The bony ends of the metacarpal are exposed followed by step-by-step resection with a burr and/or an oscillating saw with open tourniquet until cancellous bone and bleeding spots are identified, making sure scar tissue and sclerotic bone are resected completely. Care is to be taken to avoid excessive heat development by continuous cooling with water. The dimension of the resulting bony defect is measured. The incision is then extended radially and proximally toward the radial artery in the snuffbox. Care has to be taken not to damage branches of the superficial branch of the radial nerve. The dorsal branch of the radial artery and the cephalic vein are identified and marked with vessel loops.

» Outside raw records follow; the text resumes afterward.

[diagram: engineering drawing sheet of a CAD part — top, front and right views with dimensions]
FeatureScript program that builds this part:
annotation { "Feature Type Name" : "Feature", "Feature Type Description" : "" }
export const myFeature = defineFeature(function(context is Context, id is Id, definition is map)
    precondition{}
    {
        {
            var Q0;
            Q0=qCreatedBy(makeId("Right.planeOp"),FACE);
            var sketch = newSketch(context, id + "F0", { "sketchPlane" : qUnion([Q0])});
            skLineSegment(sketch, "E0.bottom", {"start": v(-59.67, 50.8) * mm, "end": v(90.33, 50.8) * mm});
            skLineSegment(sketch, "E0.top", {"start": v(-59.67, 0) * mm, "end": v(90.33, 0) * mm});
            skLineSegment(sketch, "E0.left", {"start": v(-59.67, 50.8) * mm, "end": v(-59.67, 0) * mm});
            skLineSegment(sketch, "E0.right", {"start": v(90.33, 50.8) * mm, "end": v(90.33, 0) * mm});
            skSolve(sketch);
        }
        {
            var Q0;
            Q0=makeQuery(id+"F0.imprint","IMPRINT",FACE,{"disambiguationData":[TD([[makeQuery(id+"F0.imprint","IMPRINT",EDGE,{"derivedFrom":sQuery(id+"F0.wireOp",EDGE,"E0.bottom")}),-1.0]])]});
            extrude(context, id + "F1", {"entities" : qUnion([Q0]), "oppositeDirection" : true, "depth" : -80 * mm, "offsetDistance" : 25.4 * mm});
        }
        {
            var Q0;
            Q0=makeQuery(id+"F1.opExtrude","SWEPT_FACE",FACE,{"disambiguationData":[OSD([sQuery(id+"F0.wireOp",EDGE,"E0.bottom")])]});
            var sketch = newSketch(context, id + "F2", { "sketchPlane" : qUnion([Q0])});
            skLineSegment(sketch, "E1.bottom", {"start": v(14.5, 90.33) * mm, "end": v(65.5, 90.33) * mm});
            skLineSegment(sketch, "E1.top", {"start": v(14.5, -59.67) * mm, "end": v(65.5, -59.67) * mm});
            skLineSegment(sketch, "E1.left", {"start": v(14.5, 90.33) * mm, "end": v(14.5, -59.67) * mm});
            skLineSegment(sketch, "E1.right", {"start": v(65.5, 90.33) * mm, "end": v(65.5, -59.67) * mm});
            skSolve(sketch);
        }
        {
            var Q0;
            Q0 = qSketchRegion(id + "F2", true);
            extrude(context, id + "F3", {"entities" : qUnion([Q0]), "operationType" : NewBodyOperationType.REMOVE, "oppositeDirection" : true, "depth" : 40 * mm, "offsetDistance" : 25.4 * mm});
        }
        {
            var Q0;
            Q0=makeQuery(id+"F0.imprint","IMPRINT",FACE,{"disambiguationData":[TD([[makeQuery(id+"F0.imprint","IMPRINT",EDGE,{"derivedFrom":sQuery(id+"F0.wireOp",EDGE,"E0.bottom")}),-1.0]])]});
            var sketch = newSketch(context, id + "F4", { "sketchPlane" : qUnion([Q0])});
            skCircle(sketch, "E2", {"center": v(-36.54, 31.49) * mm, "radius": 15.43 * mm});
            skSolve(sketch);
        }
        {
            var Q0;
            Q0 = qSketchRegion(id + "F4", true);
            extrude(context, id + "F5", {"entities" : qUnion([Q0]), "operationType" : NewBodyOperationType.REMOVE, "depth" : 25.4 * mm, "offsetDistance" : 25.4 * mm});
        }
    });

An incision over the inguinal ligament reaching from the palpable femoral artery along the inguinal ligament toward the superior anterior iliac spine is carried out and advanced along the iliac crest retaining a skin flap according to the expected cutaneous defect on the left hand, advancing through the lower border of the internal abdominal muscle using the fiber-splitting technique. Subsequently severing the internal oblique and transverse abdominal muscles, the pedicle of the deep circumflex iliac artery is identified (▶Fig. 42.5a). The skin flap is incised medially and the pedicle developed along its craniolateral course. The iliac muscle is lifted off the ilium and the bone resection is planned. The most ventral site of the osteotomy should be about 3 cm dorsal of the superior anterior iliac spine, in order to prevent fracture of the iliac bone. Incision of the flap and preparation of the iliac bone from laterally, followed by osteotomy and harvest of the osteocutaneous flap (▶Fig. 42.5b). Care has to be taken of the cutaneous branch of the lateral femoral nerve.